[Diagram] Networking between VM Hosts, Shared VM Storage, Bulk Media Storage

Notice: Page may contain affiliate links for which we may earn a small commission through services like Amazon Affiliates or Skimlinks.

IamSpartacus

Well-Known Member
Mar 14, 2016
2,516
650
113

I wasn't sure which was the best section to place this topic so since I use VMware as the underlying hypervisor for all my workloads I figured it was a good place to start.

Above is a very low level representation of my home network from a mainly physical connection standpoint. Blue connections are 1Gb and Purple is 10Gb.

I'm looking for suggestions for how best to segregate my storage traffic (iSCSI from FreeNAS to VMware cluster and UnRAID NFS shares) to optimize performance. My main priority is my media dockers (Plex, etc.) running in my UbuntuSvr VMs. Those have pooled NFS shares (from both UnRAID servers) mounted for the dockers to access. Right now everything is on the same VLAN except for vMotion which has it's own.

I just migrated from a vSAN setup which had it's own VLAN but now that all my VMs are going to be stored on my FreeNAS box and presented via iSCSI I'm concerned about performance.
 
  • Like
Reactions: marcoi

wildchild

Active Member
Feb 4, 2014
389
57
28
Why don't you put a 10g connection to each switch, using a vlan of their own, that way you could use for storage 2 seperated paths, on their own vswitch ( queue depth ) and enable round robin.
The 1 gb's i'd also put 1 path to each switch, maybe put those on a distributed vswitch and use lacp trunks

Verstuurd vanaf mijn ZP920+ met Tapatalk
 

IamSpartacus

Well-Known Member
Mar 14, 2016
2,516
650
113
Why don't you put a 10g connection to each switch, using a vlan of their own, that way you could use for storage 2 seperated paths, on their own vswitch ( queue depth ) and enable round robin.
The 1 gb's i'd also put 1 path to each switch, maybe put those on a distributed vswitch and use lacp trunks

Verstuurd vanaf mijn ZP920+ met Tapatalk
The X1052 is a 1Gb switch (outside of the port channel to the SG350XG) and the SG350XG is a 10Gb switch.
 

wildchild

Active Member
Feb 4, 2014
389
57
28
Ha that makes things a bit different.
So connect your 10g nic to the 10g switch :)
Since you need 3 vlans ( storagenet 1,storagenet2,vmotion), create 1 vswitch, but do make sure you hookup each nic only to 1 storagenet vlan, and setup a trunk for your vmotion vlan.
That way you could still use 2x rr iscsi paths and use 2 x 10g for multiple vmotions...
 

IamSpartacus

Well-Known Member
Mar 14, 2016
2,516
650
113
So connect your 10g nic to the 10g switch :)
I assume you mean 1g to 10g and as you can see from the two purple connections in the diagram, they already are.
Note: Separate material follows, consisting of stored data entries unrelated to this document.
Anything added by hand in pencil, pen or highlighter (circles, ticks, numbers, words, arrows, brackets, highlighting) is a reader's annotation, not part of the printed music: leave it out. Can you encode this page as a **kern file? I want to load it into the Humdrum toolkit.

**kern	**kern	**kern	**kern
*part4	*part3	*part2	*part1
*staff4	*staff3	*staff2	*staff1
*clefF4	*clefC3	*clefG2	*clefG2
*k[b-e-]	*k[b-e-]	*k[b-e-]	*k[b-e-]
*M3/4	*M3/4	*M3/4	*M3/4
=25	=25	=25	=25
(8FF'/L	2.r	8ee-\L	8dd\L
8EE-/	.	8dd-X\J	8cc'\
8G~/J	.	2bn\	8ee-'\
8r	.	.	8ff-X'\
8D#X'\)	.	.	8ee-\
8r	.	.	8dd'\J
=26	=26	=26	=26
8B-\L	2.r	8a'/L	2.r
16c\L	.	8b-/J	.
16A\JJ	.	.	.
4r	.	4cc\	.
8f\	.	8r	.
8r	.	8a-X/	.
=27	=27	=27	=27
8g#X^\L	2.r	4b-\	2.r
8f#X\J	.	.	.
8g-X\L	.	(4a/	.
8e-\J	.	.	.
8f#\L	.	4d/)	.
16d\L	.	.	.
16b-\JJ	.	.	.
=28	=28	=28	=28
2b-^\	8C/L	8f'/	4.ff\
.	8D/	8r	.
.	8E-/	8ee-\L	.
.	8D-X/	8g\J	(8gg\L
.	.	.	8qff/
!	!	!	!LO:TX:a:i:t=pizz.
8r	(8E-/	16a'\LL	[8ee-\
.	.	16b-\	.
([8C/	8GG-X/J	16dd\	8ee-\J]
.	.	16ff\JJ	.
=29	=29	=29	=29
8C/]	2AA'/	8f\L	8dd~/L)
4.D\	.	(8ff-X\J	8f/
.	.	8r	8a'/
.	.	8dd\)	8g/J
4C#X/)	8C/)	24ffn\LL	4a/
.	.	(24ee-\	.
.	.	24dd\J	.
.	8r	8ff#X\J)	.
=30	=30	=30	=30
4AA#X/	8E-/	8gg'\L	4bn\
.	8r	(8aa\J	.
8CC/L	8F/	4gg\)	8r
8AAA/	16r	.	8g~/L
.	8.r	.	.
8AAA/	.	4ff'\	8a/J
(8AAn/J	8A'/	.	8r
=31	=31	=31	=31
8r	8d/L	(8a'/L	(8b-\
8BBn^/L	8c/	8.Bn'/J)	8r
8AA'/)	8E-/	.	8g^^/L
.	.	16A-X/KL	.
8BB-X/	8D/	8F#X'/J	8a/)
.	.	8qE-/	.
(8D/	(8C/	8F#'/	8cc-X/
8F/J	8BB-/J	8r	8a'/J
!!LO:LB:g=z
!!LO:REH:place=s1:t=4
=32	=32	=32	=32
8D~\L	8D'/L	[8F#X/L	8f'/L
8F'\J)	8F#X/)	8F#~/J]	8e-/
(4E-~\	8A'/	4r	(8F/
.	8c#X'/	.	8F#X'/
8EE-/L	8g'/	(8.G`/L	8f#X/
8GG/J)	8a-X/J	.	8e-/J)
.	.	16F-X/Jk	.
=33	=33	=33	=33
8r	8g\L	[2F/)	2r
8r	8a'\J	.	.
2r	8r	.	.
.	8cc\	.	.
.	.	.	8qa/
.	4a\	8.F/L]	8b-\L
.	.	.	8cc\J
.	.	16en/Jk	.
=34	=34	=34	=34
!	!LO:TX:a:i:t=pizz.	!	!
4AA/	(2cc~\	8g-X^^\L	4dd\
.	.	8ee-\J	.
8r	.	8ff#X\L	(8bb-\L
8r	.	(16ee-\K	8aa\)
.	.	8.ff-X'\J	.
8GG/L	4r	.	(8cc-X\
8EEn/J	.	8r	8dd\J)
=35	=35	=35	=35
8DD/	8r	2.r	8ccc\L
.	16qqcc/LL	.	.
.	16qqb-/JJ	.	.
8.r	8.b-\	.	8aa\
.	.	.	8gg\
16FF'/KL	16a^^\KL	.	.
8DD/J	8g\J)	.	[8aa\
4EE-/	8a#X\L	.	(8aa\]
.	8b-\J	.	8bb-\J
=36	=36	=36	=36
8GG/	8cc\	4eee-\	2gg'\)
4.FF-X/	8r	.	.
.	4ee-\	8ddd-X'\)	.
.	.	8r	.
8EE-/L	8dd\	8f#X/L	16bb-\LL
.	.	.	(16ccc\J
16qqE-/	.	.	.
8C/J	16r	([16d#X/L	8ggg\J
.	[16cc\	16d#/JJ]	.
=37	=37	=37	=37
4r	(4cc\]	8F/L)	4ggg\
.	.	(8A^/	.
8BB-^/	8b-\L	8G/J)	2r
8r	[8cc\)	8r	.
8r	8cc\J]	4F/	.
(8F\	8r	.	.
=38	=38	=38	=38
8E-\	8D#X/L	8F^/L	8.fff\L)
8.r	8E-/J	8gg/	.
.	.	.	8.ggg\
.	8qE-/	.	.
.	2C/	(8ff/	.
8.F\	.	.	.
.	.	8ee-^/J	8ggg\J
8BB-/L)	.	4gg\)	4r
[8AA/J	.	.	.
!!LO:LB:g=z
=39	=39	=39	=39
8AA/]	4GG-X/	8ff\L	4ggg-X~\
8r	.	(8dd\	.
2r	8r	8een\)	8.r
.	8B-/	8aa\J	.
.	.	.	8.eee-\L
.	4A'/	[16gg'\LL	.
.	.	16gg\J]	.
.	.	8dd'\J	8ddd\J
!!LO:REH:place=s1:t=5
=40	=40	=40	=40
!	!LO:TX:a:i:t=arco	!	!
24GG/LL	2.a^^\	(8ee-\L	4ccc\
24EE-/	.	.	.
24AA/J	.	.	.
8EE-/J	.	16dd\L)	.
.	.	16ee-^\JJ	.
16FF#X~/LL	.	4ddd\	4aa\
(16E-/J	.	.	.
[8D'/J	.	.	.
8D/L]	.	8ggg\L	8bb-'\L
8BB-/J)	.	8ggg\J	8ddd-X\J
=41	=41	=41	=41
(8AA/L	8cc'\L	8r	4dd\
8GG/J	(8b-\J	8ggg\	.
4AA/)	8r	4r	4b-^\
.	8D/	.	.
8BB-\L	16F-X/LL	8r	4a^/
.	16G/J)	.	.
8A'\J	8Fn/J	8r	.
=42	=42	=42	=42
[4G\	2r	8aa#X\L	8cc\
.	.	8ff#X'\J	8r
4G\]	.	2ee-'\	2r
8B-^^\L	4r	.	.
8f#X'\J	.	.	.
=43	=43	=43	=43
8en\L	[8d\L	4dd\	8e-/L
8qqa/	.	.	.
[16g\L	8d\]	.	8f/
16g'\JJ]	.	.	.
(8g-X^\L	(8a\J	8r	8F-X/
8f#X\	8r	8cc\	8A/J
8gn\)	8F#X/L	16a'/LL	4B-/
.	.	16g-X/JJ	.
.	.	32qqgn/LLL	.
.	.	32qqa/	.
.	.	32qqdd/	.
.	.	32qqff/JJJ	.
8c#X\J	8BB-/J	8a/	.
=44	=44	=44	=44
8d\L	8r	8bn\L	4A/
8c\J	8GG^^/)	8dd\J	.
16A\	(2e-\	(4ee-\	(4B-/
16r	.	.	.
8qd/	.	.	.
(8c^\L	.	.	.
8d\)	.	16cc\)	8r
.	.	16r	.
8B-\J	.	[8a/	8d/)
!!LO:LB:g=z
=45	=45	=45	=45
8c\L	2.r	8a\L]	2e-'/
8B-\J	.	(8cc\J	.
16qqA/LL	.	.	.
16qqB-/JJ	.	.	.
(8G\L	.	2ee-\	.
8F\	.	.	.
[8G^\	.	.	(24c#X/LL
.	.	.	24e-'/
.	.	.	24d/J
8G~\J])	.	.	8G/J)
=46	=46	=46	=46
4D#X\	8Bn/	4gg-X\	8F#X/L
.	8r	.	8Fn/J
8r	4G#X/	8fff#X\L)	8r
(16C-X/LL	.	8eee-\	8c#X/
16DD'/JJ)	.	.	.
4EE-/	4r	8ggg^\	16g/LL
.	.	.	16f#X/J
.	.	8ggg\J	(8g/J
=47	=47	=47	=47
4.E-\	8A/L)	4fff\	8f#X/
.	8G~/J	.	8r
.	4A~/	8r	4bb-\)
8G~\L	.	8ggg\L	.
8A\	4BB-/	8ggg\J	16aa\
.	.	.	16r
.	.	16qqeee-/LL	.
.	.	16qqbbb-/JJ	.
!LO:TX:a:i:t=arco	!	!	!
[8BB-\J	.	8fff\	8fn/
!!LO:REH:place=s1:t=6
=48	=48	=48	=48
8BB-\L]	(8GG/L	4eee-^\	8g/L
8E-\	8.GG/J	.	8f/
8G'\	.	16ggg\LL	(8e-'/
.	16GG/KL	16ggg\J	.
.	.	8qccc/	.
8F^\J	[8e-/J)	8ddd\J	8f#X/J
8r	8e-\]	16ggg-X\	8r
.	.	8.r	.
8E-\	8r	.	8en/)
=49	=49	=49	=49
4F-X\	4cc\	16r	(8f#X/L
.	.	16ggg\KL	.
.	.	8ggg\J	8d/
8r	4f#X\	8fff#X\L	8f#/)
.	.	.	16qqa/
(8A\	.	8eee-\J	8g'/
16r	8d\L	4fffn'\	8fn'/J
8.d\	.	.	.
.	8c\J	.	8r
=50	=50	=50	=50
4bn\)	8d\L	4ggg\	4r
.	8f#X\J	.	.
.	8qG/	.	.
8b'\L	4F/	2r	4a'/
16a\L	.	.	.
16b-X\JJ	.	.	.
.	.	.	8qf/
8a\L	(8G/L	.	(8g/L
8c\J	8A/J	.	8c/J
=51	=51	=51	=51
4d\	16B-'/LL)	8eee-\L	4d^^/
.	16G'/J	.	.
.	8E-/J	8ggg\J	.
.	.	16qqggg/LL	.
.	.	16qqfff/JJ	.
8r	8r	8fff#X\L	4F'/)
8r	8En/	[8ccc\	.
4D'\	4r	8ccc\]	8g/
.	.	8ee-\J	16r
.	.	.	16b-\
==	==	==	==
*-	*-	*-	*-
Since you need 3 vlans ( storagenet 1,storagenet2,vmotion), create 1 vswitch, but do make sure you hookup each nic only to 1 storagenet vlan, and setup a trunk for your vmotion vlan.
That way you could still use 2x rr iscsi paths and use 2 x 10g for multiple vmotions...
I currently have 2 vDSs in vCenter. One for the dual 1Gb connections (Management) and one for the dual 10Gb connections (Storage, VM traffic). I do have Multi-NIC vMotion already setup.

So I guess my main question is what you alluded to. Should I separate the 10Gb NICs for different storage networks (iSCSI/NFS) or just separate by vmkernel and let VMware handle the load balancing.

As for FreeNAS being that it's baremetal, I'm not sure how best to configure my NICs on that end as it's my first foray into the BSD world.